Two profane, two obscene

Here’s a fun passage in Dashiell Hammett’s ‘The Gutting of Couffignal’, a great story that opens The Big Knockover and Other Stories (whose colourful crooks’ names I listed recently). Skip the first paragraph if you want to avoid spoilers.

‘There’s your choice, Flippo,’ I summed up for him. ‘All I can give you is freedom from San Quentin. The princess can give you a fat cut of the profits in a busted caper, with a good chance to get yourself hanged.’

The girl, remembering her advantage over me, went at him hot and heavy in Italian, a language in which I know only four words. Two are them are profane and the other two obscene. I said all four.

Profanity is when something is considered insulting to a religion, its god(s), or people’s beliefs in them. Obscenity involves offense to taste or common decency, something vulgar enough to be taboo in a given context (often relating to sex or bodily functions). There are legal nuances to both terms, but I won’t get into that here.

Two profane and two obscene words, all presumably common swears, or common in the early 20th century. I can guess what they might be, but maybe Hammett didn’t have four particular words in mind. There are Italian speakers in my family; I’ll run it by them. For research.

6 Responses to Two profane, two obscene

  1. catteau says:

    I suppose I’m “incorrect,” but I don’t use obscene to refer to things that are taboo (usually sexual) – or not only that way. I use it to refer to things that I find to be extreme in their self-centeredness in total disregard of their impact on other people. Such as use of the environment in ways that harm many others (e.g. gross energy consumption by many people from my country), or conspicuous consumption.

    I suppose my use of “obscene” for that kind of action, rather than for sexual things, is a way to throw people somewhat off base by a non-standard use of the word, and perhaps get them to notice that something is wrong with excessive consumption. Me, self-righteous and judgmental??? Never!

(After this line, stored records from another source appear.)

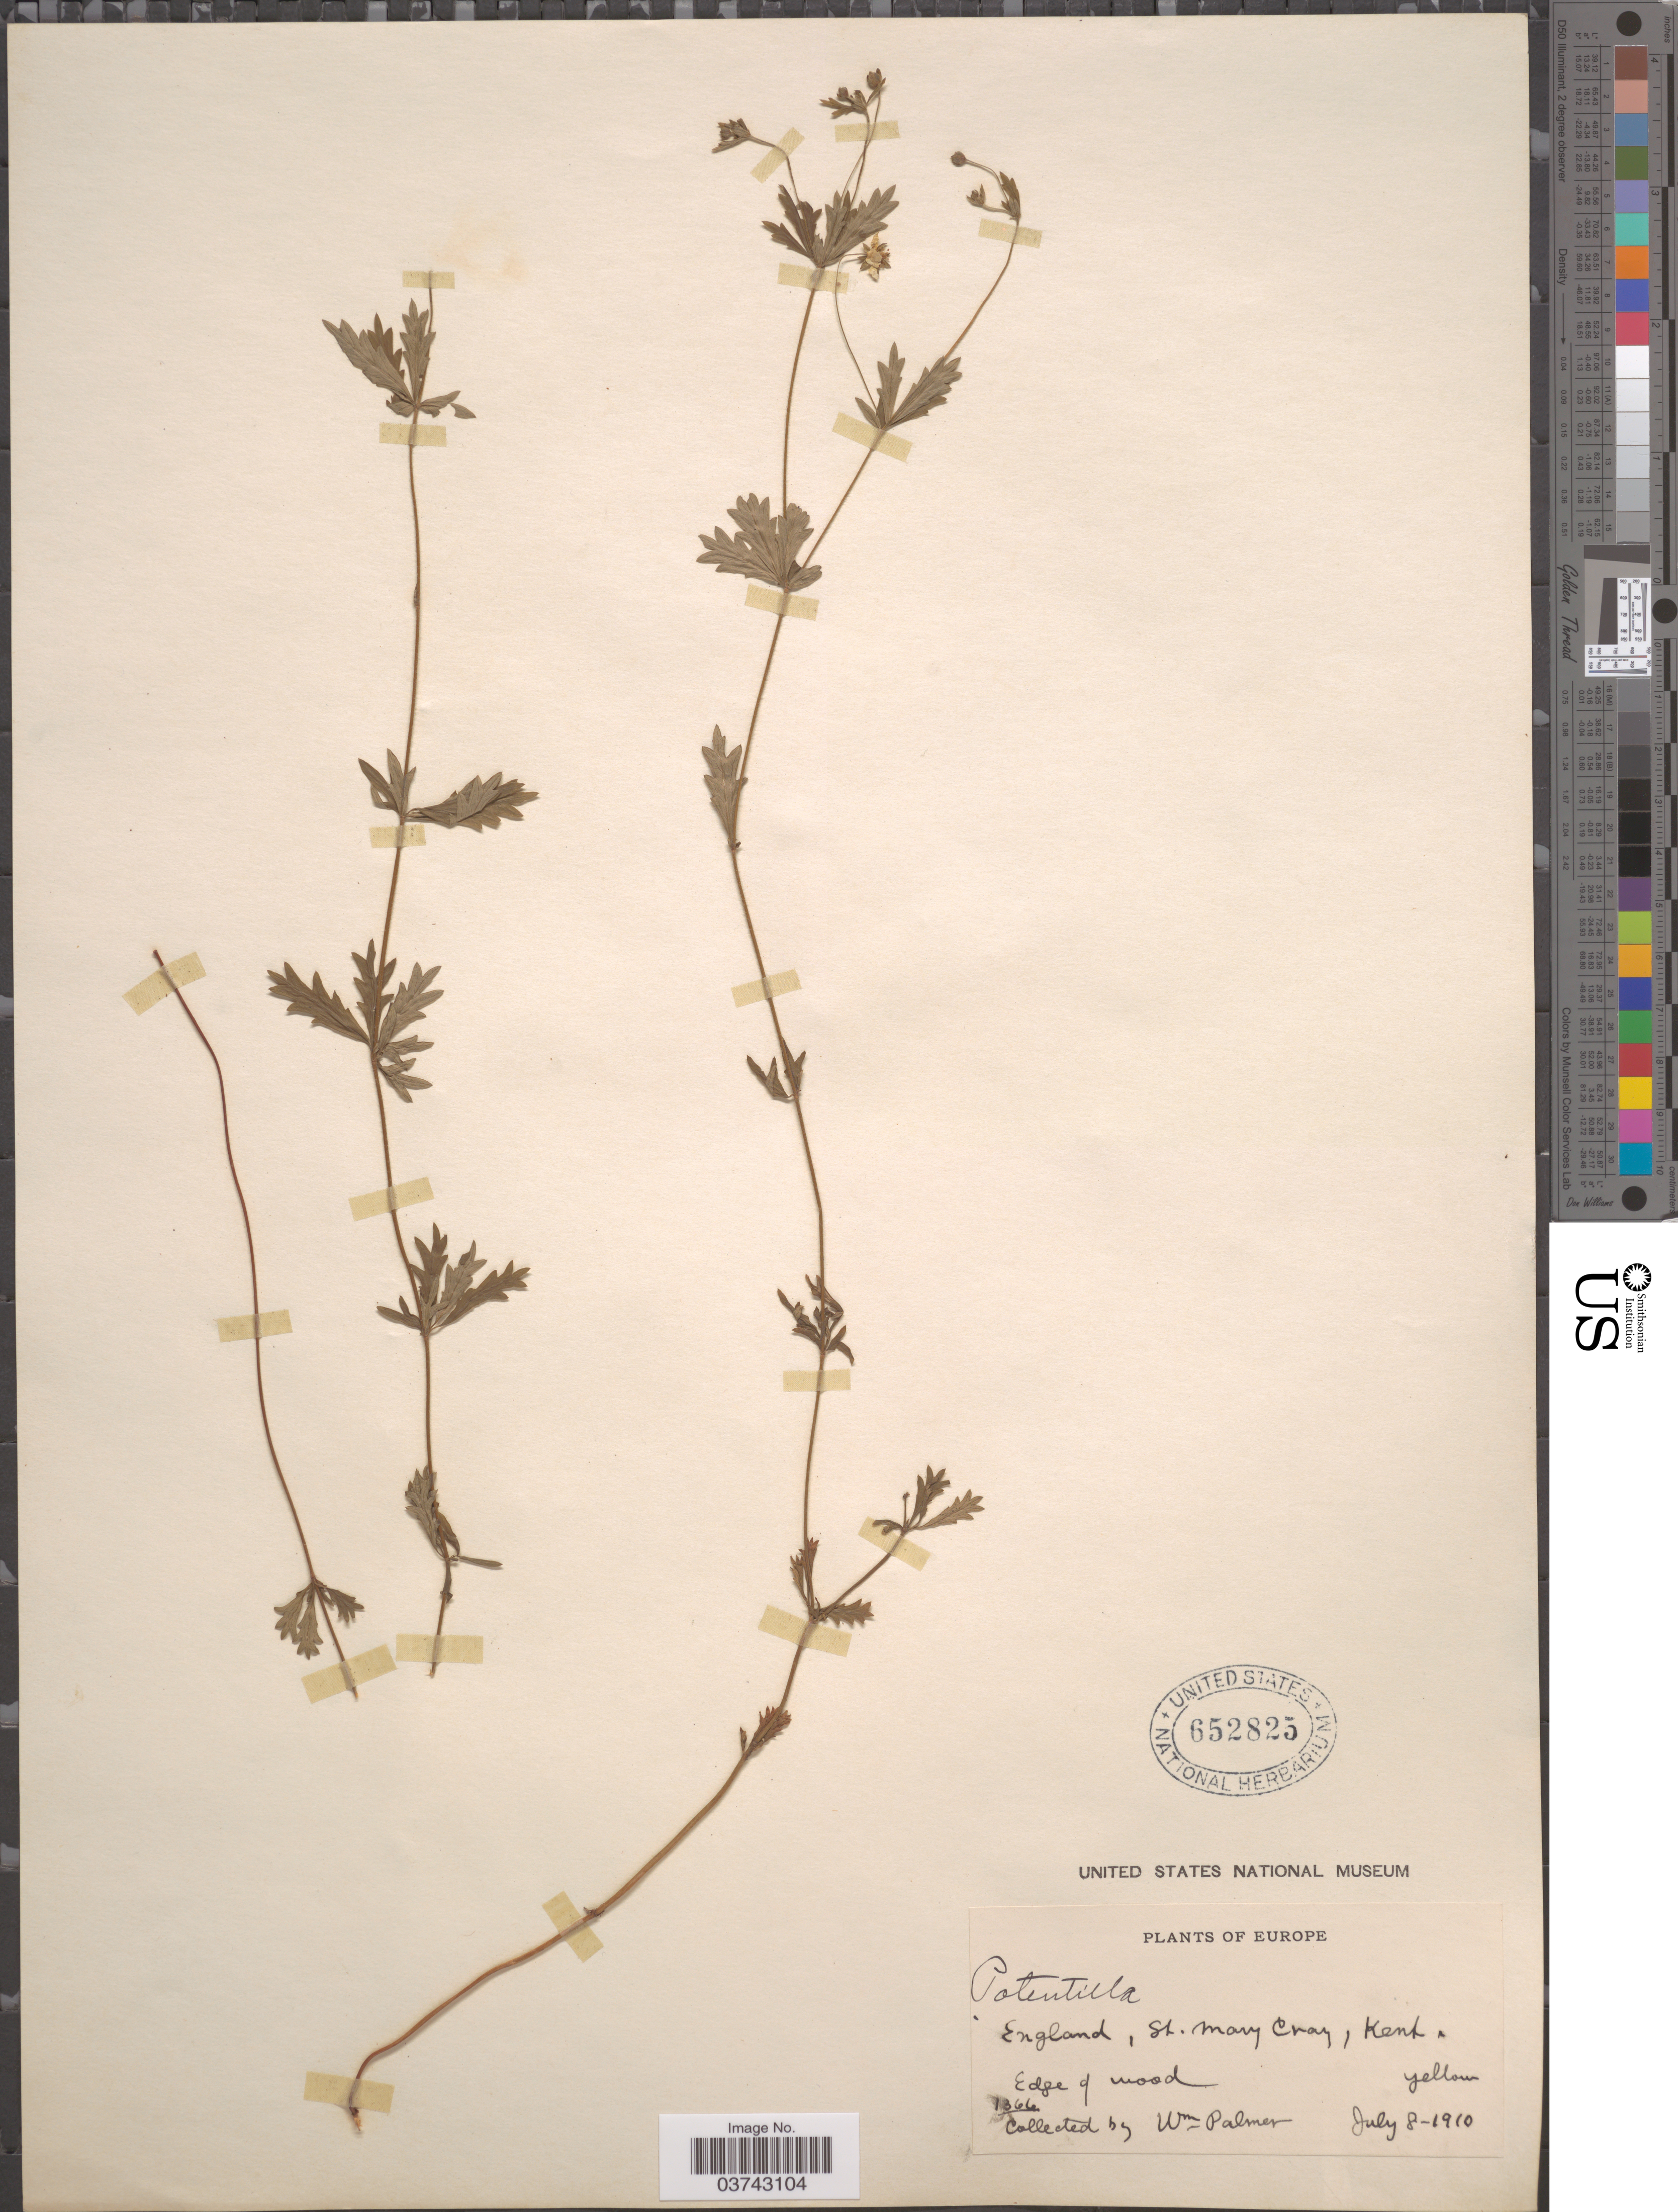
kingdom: Plantae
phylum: Tracheophyta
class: Magnoliopsida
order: Rosales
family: Rosaceae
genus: Potentilla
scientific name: Potentilla sp.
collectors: W. Palmer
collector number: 1366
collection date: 1910-07-08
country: United Kingdom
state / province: England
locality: St. Mary Cray, Kent.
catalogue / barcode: US 652825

    Oh, and I don’t know any Italian, so I can’t help on that!

  2. Licia says:

    I am Italian and I suspect the two profane Italian words might be one single blasphemous expression, bestemmia in Italian. I’ve just found out that bestemmie can be divided into several categories: “heretical” (against faith),”simple” (a mere insult), “imperative” (wishing ill against God) and also “immediate” (directly against God) and “mediate” (against the Virgin, one or more saints, or anything sacred).

    I‘ve seen bestemmie in print mainly in English-language novels, either set in Italy or involving Italian characters (I still remember the first time I came across one, in Captain Corelli’s Mandolin!). Most Italians find bestemmie disturbing – they are on a high “taboo level” and hardly found in mainstream writing – but I doubt .non-native authors are fully aware of their impact.

  3. Stan says:

    Joy: That’s not incorrect at all; it’s another (fully standard) sense of obscene. I use it too, sometimes in ways similar to those you mention, but I left it out of this discussion because I was focusing on the language-related sense of the word. Thanks for bringing it up, though.

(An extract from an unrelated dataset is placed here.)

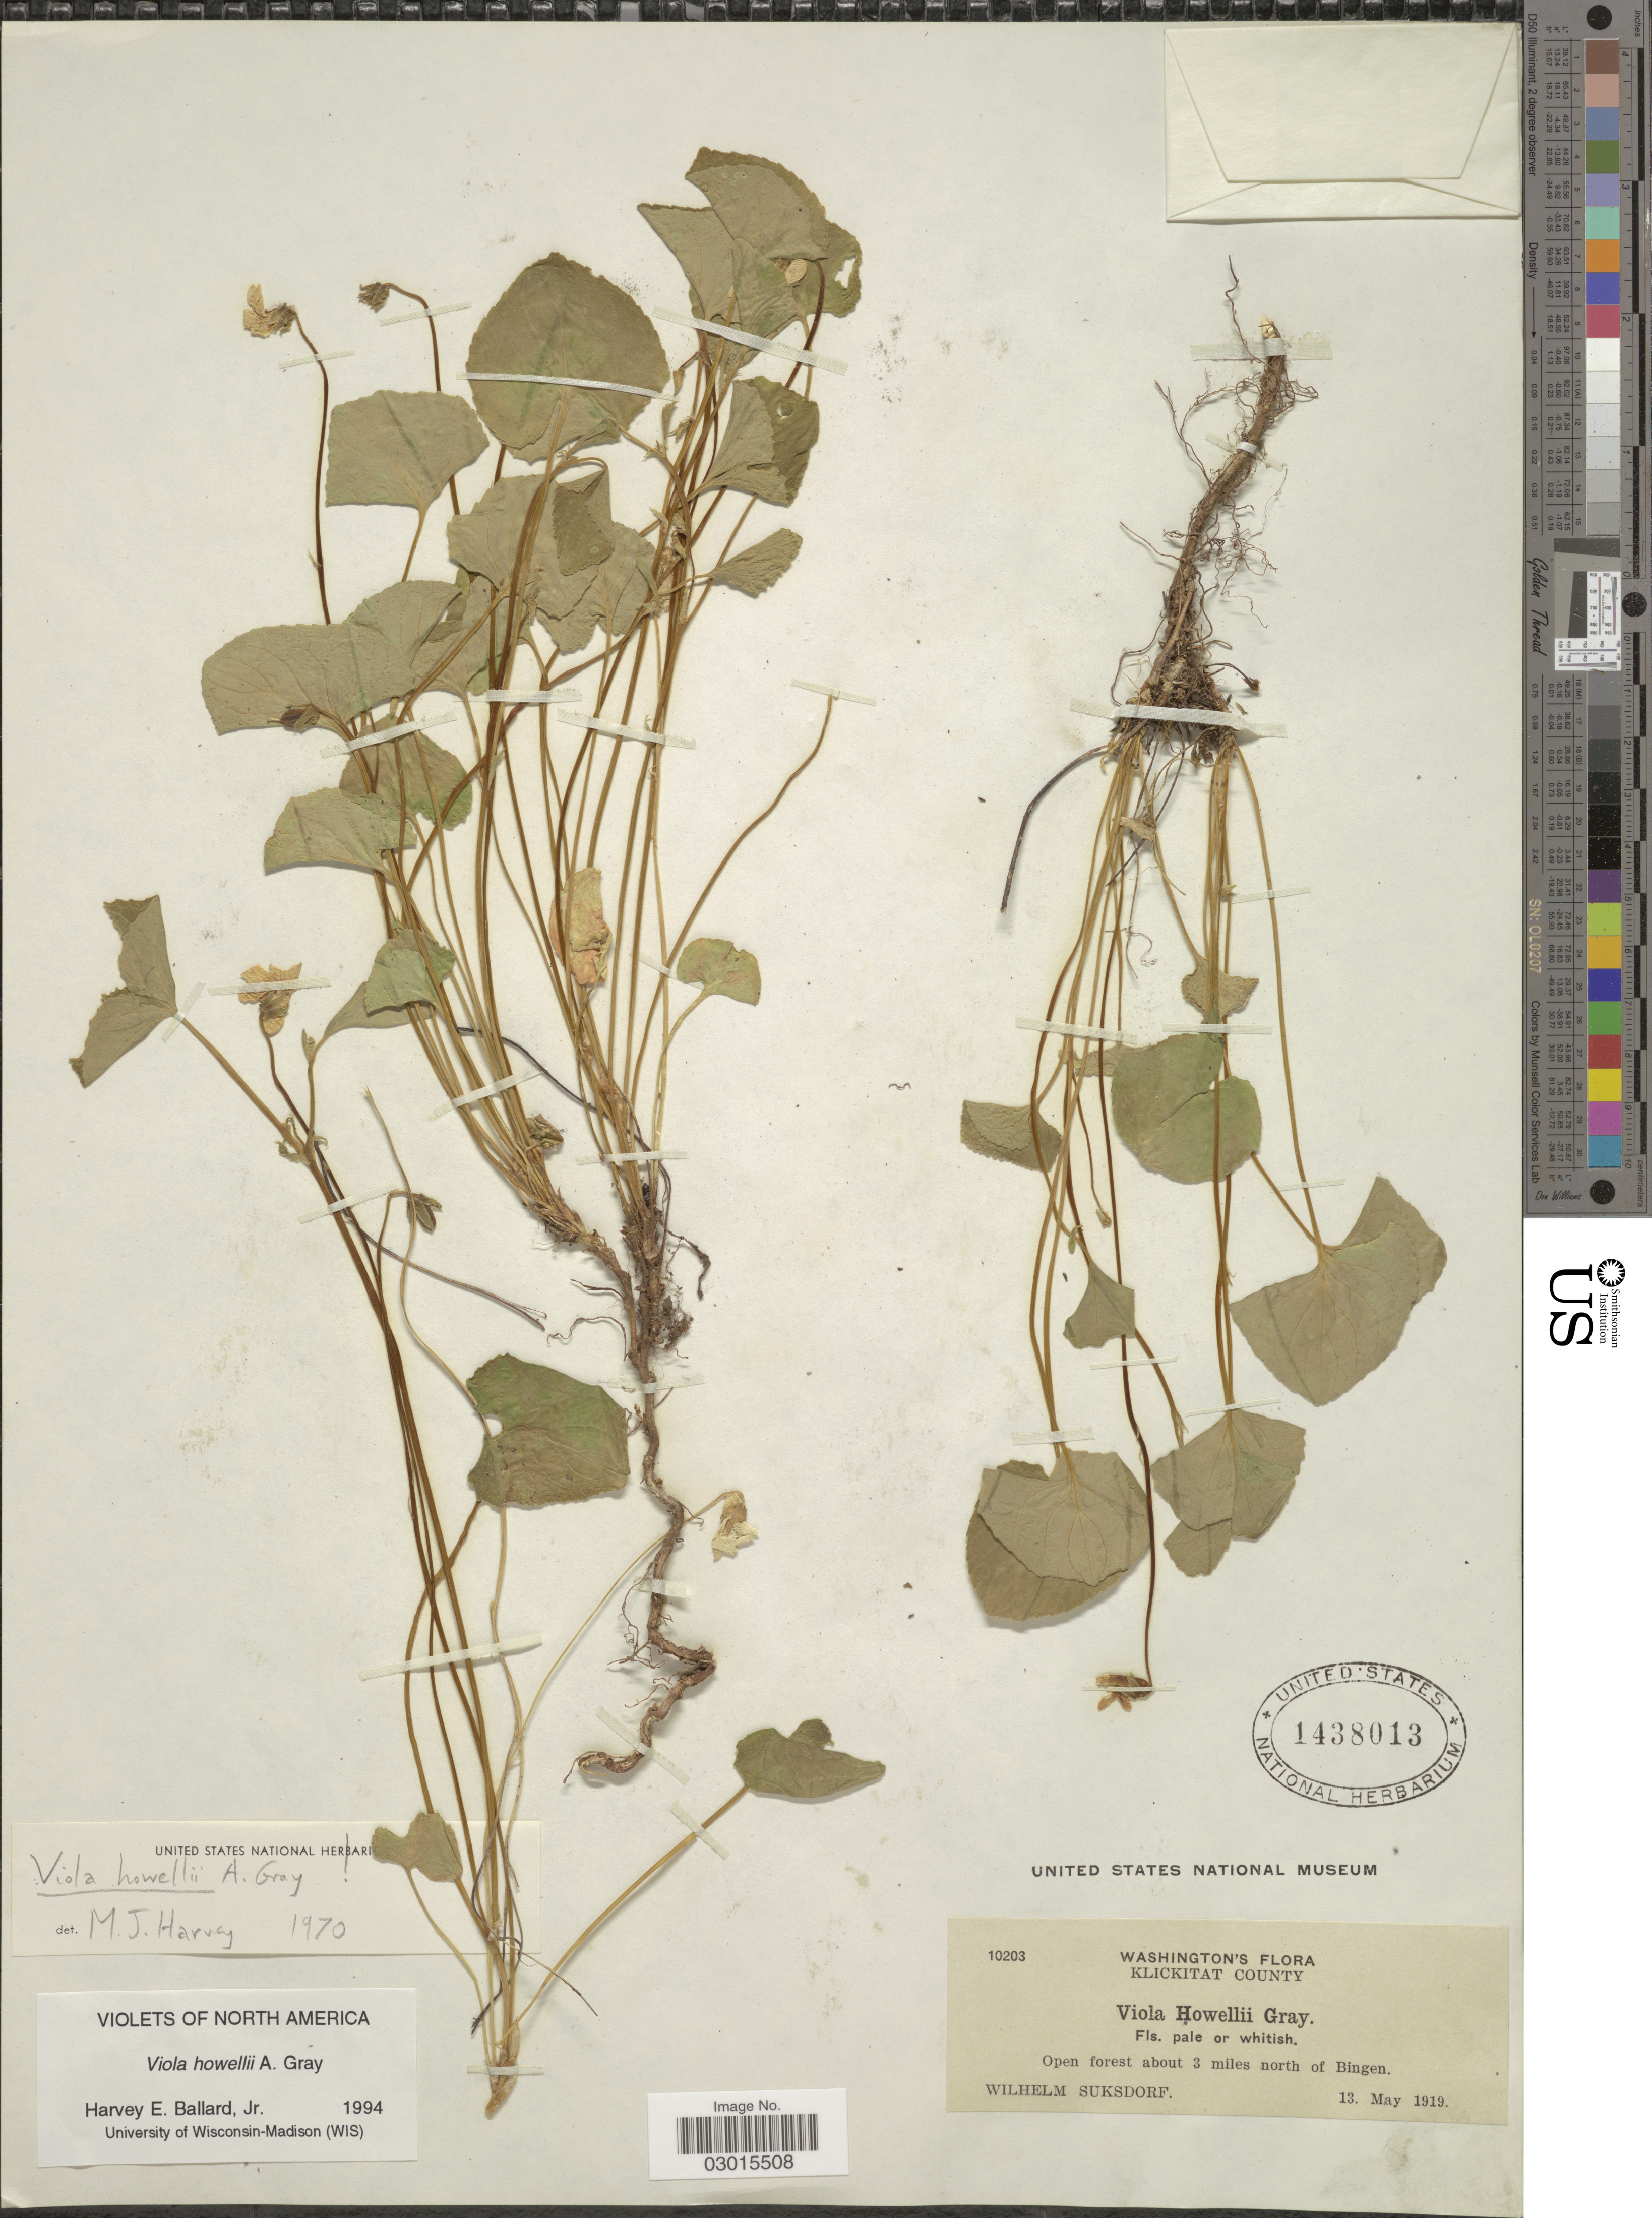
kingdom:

    Licia: Thank you for the helpful categorisation of blasphemy in Italy. I’m ignorant of the connotations and relative offensiveness of the few Italian swear terms I know (which in any case are more rude or obscene than profane), so I’m grateful for the insights.

  4. John Cowan says:

    Hispanophones are big on insults that are both profane and obscene. Wikipedia mentions Me cago en Dios / la Virgen / la hostia / el copón ‘I shit on God / the Virgin / the communion wafer / the ciborium’ as typical.

    Here’s anIrish curse generator from the excellent Sabhal Mòr Ostaig web site. Pick English phrases, click, and out comes “sweet poetry and melodious Irish” (Flann O’Brien) in the objurgatory mode. Sample: “Go gcreime paca Fomhórach ólta do chuid infheistíochta.”

    The etymology of bestemmia is Greek blasphemia, not too surprisingly. More surprisingly, another descendant is Spanish lastimar ‘pain, hurt’, as in the common phrase ¡Qué lástima! ‘What a pity!’

    • Stan says:

      Enlightening as always, John. I had fun wandering around the Sabhal Mòr Ostaig website, and after some experimentation with the curse generator I settled on Go ndubhaí na gráinneoga mioscaiseacha do thóin gan mhaith (“May the malevolent hedgehogs blight your worthless butt”).

      • John Cowan says:

        Which reminds me: the Pogues originally called themselves Pogue Mahone, but they had to change the name when the BBC got complaints from the Hebrides.